======== DATASET CONTENT ========

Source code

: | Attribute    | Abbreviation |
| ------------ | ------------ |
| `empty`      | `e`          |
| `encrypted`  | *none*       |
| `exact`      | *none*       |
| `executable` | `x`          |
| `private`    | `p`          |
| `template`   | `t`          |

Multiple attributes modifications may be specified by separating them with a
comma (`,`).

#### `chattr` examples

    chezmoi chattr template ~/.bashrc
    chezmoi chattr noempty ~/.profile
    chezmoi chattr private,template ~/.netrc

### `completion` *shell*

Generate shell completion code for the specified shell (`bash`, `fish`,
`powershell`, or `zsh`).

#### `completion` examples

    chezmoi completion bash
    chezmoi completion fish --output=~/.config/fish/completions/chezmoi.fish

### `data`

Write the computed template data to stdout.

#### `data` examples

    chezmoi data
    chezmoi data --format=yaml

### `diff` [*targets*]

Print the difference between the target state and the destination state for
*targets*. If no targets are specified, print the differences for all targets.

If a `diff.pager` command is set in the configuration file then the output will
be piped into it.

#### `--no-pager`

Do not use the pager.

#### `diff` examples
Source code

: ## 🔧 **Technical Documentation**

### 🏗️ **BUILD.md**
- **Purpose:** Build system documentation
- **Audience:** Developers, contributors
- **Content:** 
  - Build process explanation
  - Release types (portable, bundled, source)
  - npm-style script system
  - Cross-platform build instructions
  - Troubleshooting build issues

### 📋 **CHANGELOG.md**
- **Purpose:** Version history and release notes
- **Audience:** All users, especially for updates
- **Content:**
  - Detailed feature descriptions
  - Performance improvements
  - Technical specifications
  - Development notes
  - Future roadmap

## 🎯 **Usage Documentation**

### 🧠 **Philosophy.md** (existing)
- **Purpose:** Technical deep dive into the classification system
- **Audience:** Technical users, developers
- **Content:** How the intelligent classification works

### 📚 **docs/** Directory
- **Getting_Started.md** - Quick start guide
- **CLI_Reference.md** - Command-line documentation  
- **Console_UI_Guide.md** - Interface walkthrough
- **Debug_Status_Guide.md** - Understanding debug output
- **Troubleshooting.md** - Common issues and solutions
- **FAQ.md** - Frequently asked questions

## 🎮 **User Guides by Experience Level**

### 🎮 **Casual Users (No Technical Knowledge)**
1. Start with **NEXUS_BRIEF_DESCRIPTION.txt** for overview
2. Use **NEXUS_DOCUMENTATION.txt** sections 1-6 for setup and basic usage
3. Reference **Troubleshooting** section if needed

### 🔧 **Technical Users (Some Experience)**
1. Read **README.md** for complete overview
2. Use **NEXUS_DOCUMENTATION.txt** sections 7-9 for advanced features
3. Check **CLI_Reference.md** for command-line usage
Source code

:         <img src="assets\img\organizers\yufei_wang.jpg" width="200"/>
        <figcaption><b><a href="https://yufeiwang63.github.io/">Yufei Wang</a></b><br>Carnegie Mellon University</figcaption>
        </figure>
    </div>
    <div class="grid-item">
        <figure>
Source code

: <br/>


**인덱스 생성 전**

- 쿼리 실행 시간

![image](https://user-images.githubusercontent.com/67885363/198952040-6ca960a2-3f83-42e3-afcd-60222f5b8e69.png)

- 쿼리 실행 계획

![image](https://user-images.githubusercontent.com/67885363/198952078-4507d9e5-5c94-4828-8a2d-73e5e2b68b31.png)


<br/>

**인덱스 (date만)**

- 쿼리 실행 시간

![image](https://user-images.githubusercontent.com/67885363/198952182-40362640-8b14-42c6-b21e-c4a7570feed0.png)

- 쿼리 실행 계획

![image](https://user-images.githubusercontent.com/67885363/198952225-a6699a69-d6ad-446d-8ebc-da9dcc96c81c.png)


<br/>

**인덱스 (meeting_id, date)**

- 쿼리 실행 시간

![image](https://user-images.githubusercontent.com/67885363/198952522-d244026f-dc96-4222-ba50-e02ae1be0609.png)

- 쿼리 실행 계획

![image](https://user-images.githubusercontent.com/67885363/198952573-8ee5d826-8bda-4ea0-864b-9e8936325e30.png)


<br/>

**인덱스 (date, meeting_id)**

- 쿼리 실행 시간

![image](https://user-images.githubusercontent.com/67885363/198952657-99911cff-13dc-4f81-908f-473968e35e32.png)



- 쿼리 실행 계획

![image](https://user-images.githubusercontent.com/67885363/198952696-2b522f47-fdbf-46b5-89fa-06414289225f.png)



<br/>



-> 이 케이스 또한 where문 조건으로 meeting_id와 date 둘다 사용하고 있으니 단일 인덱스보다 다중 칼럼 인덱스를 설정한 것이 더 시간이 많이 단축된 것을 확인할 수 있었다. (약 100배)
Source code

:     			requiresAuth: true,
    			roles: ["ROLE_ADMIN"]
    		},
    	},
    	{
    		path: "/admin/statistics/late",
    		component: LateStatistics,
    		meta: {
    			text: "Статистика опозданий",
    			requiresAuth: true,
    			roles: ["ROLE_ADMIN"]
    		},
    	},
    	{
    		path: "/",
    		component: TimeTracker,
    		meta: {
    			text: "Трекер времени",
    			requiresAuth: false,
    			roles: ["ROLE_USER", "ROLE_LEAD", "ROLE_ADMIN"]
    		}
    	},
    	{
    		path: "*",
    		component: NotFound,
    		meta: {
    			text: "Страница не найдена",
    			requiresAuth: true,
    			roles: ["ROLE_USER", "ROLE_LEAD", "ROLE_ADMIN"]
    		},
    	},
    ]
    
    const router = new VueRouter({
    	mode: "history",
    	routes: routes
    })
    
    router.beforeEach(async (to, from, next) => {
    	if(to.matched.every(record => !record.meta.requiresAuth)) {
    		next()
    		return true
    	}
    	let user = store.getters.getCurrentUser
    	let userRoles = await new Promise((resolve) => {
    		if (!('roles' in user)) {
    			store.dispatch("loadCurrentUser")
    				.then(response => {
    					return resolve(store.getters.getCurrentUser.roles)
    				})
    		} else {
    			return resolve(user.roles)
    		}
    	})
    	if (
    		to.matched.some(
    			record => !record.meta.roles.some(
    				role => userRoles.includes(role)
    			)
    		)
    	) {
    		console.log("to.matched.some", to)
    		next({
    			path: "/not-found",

========

Reproduce, unchanged, the lines of the entries starting with the line containing "Multiple attributes modifications" and going on through the line containing "chezmoi data --format=yaml".

Multiple attributes modifications may be specified by separating them with a
comma (`,`).

#### `chattr` examples

    chezmoi chattr template ~/.bashrc
    chezmoi chattr noempty ~/.profile
    chezmoi chattr private,template ~/.netrc

### `completion` *shell*

Generate shell completion code for the specified shell (`bash`, `fish`,
`powershell`, or `zsh`).

#### `completion` examples

    chezmoi completion bash
    chezmoi completion fish --output=~/.config/fish/completions/chezmoi.fish

### `data`

Write the computed template data to stdout.

#### `data` examples

    chezmoi data
    chezmoi data --format=yaml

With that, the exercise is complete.